Mexico: sluggish growth in 2020 2/5/2020
According to the first estimates, economic activity contracted for the third quarter in a row in Q4 (-0.3% y/y). Manufacturing industry was the most affected and contracted by 2%. In 2019, real GDP contracted by 0.1%, after recording a 2% growth in 2018. Real GDP growth should pick up in 2020 (+0.6%), but remains under its potential (estimated at 2.5% by the IMF). Indeed, one year after Andres Manuel Lopez Obrador came to power, his economic policy is still hard to read and weighs on investment. The future of the energy sector also raises doubts, affecting investor sentiment, both domestic and foreign. At the same time, the risk of a loss of control of the public finances is growing: against a background of low growth, maintaining the austerity programme proposed by the government will prove more difficult in the coming years.
Slowing down 9/20/2019
After recording a 1.2% y/y growth in Q1, real Mexican GDP contracted by 0.7% y/y in Q2. The lack of dynamism of US activity, weighing on the Mexican export sector and the significant slowdown in both public and private investments, due to deteriorating business and investment sentiments, are the two key factors explaining the slowdown. For the same reasons, the risks remain tilted to the downside for the coming quarters.

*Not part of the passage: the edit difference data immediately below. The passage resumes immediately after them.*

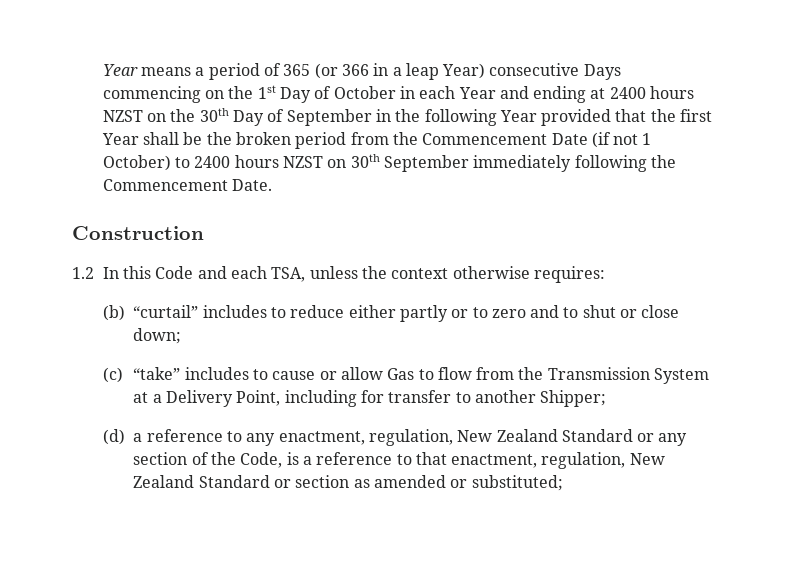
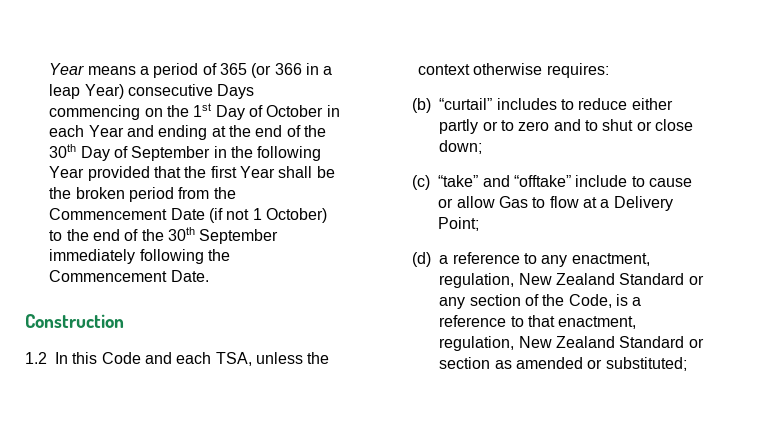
[609,86,695,99] [102,110,166,122] 2400 hours NZST on -> [228,125,301,137] the end of
[194,155,347,168] 2400 hours NZST on -> [66,229,164,241] the end of the
[184,367,249,380] includes -> [482,175,628,187] and “offtake” include
[476,367,710,384] [133,390,607,407] from the Transmission System at a Delivery Point, including for transfer to another Shipper; -> [582,196,673,211] [438,217,480,231] at a Delivery Point;

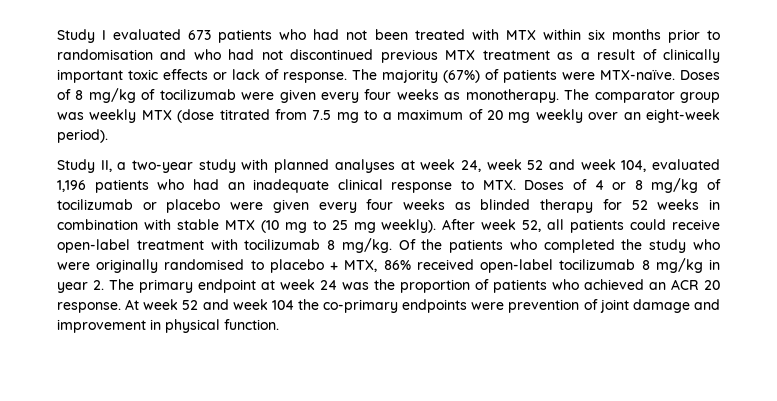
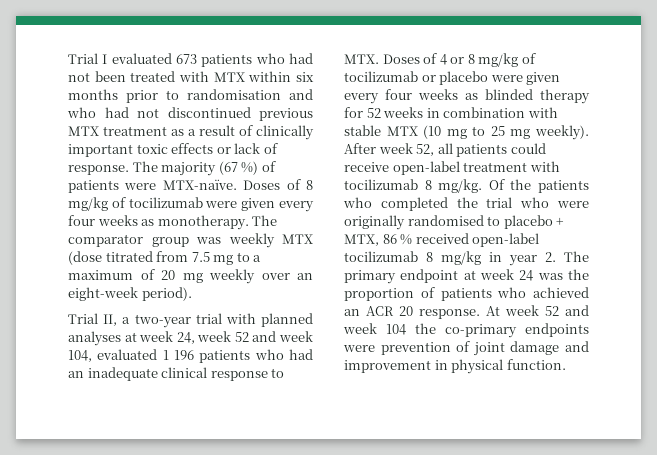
[57,29,95,43] Study -> [68,53,98,64] Trial
[443,70,480,83] (67%) -> [218,161,259,175] (67 %)
[57,159,95,173] Study -> [68,313,98,324] Trial
[198,159,236,173] study -> [195,313,222,324] trial
[57,180,86,192] 1,196 -> [162,350,194,360] 1 196
[649,239,687,253] study -> [486,197,513,208] trial
[383,260,411,270] 86% -> [382,234,413,245] 86 %

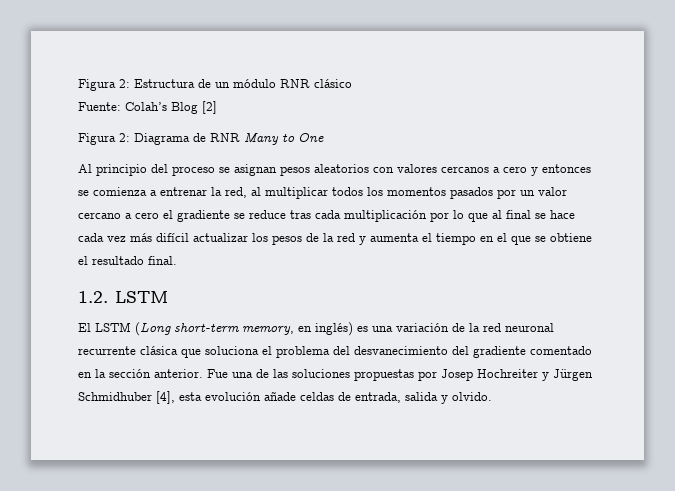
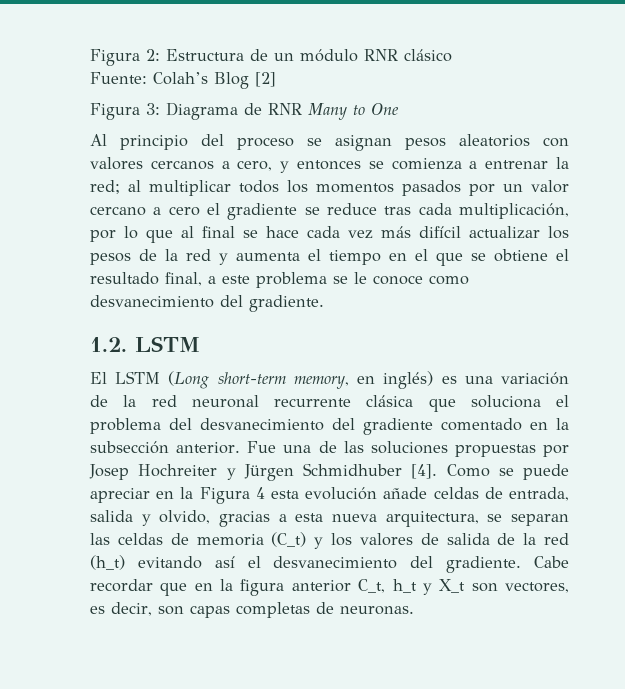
[119,133,130,142] 2: -> [146,103,160,115] 3:
[503,166,527,173] cero -> [237,160,273,171] cero,
[225,187,247,198] red, -> [90,180,120,194] red;
[344,210,427,222] multiplicación -> [458,203,569,219] multiplicación,
[148,256,177,265] final. -> [165,272,469,288] [90,295,324,312] final, a este problema se le conoce como desvanecimiento del gradiente.
[109,369,151,378] sección -> [90,441,169,454] subsección
[156,391,175,404] [4], -> [411,464,569,480] [90,487,265,504] [4]. Como se puede apreciar en la Figura 4
[452,392,492,401] olvido. -> [159,510,569,527] [90,532,569,549] [90,555,569,573] [90,579,570,596] [90,602,414,618] olvido, gracias a esta nueva arquitectura, se separan las celdas de memoria (C_t) y los valores de salida de la red (h_t) evitando así el desvanecimiento del gradiente. Cabe recordar que en la figura anterior C_t, h_t y X_t son vectores, es decir, son capas completas de neuronas.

Mexico: Slowing growth 6/19/2019
Prospects for the economic growth in Mexico are deteriorating, owing to slower economic activity in the US, a tight fiscal stance and a persistent weakness in private investment. Real GDP growth for Q1 slowed to 1.2% y/y, from 1.7% y/y in Q4 2018. For the whole year, real GDP growth should reach 1.5% (from 2.0% in 2018) and risks are tilted to the downside. On the one hand, trade tensions with the US (following the US President’s announcement to impose tariffs on Mexican imports) will have a detrimental effect on business sentiment, even if the two countries have so far reached an agreement. On the other hand, both the lack of clarity on the government’s policies and the financial support to the state-owned oil company Pemex (which could heavily damage the fiscal balance over the long-term) are clouding the medium-term outlook. Early June, Fitch downgraded Mexico’s and Pemex’s sovereign ratings, while Moody’s changed the outlook to negative (as well as Pemex and several public companies).
Mixed sentiments 2/7/2019
The election of Mexico’s new president, Andres Manuel Lopez Obrador, raises numerous questions. Although the new president and his team enjoy strong popular support, investors are worried about the policies he is proposing for the next six years. Some of the proposals do not seem to be compatible with his promise to maintain fiscal discipline, central bank independence and economic pragmatism in general. Several existing reforms are being called into question, notably in the energy sector. Given Mexico’s strong economic fundamentals, these contradictions are unlikely to have much of a short-term impact. In the medium term, in contrast, the big risk is that they could jeopardise the government’s capacity to maintain fiscal discipline, keep the energy sector afloat and preserve investor confidence.